Rosner filed a notice of cross appeal from the order, but, in its brief, does not ask for reversal or modification of the order. Accordingly, Rosner's cross appeal must be dismissed as abandoned (see Reid v Soults, 114 AD3d 921, 923).

As relevant here, the obligations of Labor Law §§ 240(1) and 241(6) apply to "contractors and owners and their agents" (Labor Law § 240[1]; see Labor Law § 241[6]; Ferluckaj v Goldman Sachs & Co., 12 NY3d 316, 319-320; Eliassian v G.F. Constr., Inc., 163 AD3d 528, 529). Tenants who either contract for or control and supervise the work may be held liable under these statutes (see Wendel v Pillsbury Corp., 205 AD2d 527, 528-529; cf. Garcia v Market Assoc., 123 AD3d 661, 665), but tenants who neither contract for nor control and supervise the work may not be held liable under them (see Ferluckaj v Goldman Sachs & Co., 12 NY3d at 319-320; Garcia v Market Assoc., 123 AD3d at 665; Guzman v L.M.P. Realty Corp., 262 AD2d 99, 99-100). Here, Sports' moving papers demonstrated that there was a triable issue of fact as to whether it had [*3]contracted for the soundproofing work. Specifically, Sports submitted the deposition testimony of Rosner's foreman, who testified that Sports' principal was one of the men who directed him to construct the soundproof wall between the sports facility and the law firm. Because Sports' moving papers demonstrated that Sports was not entitled to summary judgment dismissing the Labor Law §§ 240(1) and 241(6) causes of action insofar as asserted against it, we agree with the Supreme Court's determination denying those branches of Sports' motion (see Alfonso v Pacific Classon Realty, LLC, 101 AD3d 768, 770; cf. Pantovic v YL Realty, Inc., 117 AD3d 538, 538-539).

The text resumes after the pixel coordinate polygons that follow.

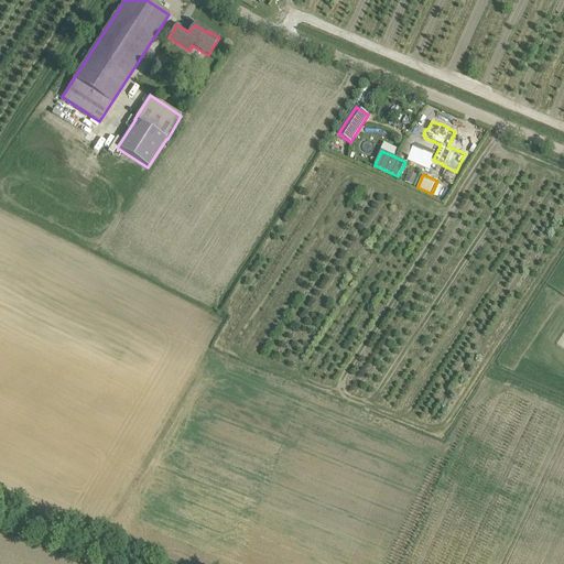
All buildings are outlined.
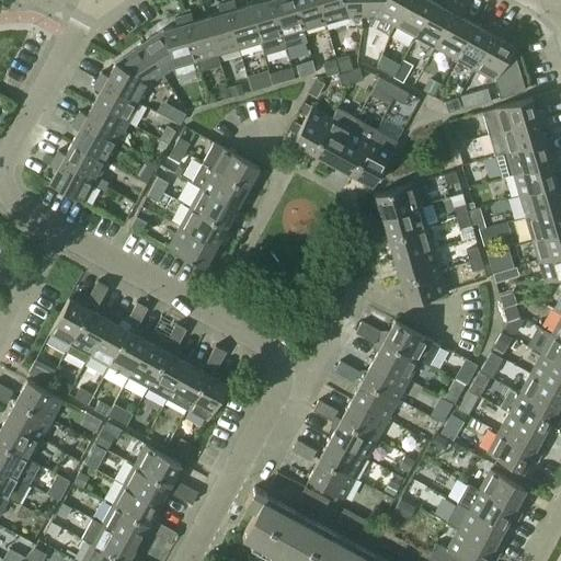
[(249,4),(260,42),(263,54),(285,47),(271,0),(262,0),(249,4)]
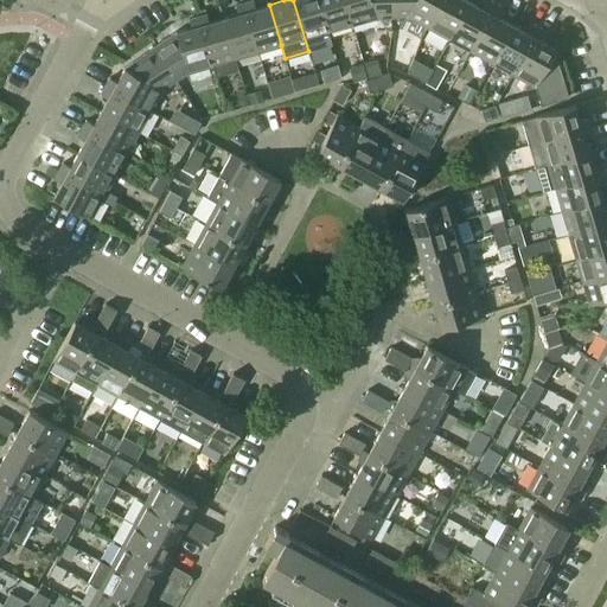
[(293,0),(308,51),(332,45),(327,32),(318,0),(293,0)]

We also agree with the Supreme Court's denial of that branch of the owner's motion which was for summary judgment on its cross claim against Rosner for contractual indemnification. The owner relied on written agreements that, on their face, related to the construction of the law firm offices. The evidence submitted by the owner demonstrated the existence of a triable issue of fact as to whether the soundproofing work arose out of the law firm construction project, which had otherwise been completed months earlier, or was independent of it (see McCoy v Medford Landing, L.P., 164 AD3d 1436, 1439-1440; Lombardo v Tag Ct. Sq., LLC, 126 AD3d 949, 950-951; cf. Marulanda v Vance Assoc., LLC, 160 AD3d 711, 712-713; De Souza v Empire Tr. Mix, Inc., 155 AD3d 605, 606-607; Shea v Bloomberg, L.P., 124 AD3d 621, 622-623).

Finally, we disagree with the Supreme Court's determination to deny those branches of the owner's and Sports' separate motions which were for summary judgment on their cross claims against Rosner for common-law indemnification. Both the owner and Sports demonstrated, prima facie, that any statutory liability they faced under Labor Law §§ 240(1) and 241(6) was vicarious. They also demonstrated, prima facie, that Rosner directed, supervised, or controlled the work that gave rise to the plaintiff's alleged injuries (see McCarthy v Turner Constr., Inc., 17 NY3d 369, 378). In opposition, Rosner failed to raise a triable issue of fact (see Bermejo v New York City Health & Hosps. Corp., 119 AD3d 500, 504; Esteves-Rivas v W2001Z/15CPW Realty, LLC, 104 AD3d 802, 804; Allan v DHL Express [USA], Inc., 99 AD3d 828, 833). Accordingly, those branches of the owner's and Sports' separate motions which were for summary judgment on their cross claims against Rosner for common-law indemnification should have been granted (see Bermejo v New York City Health & Hosps. Corp., 119 AD3d at 504).

BALKIN, J.P., AUSTIN, CONNOLLY and CHRISTOPHER, JJ., concur.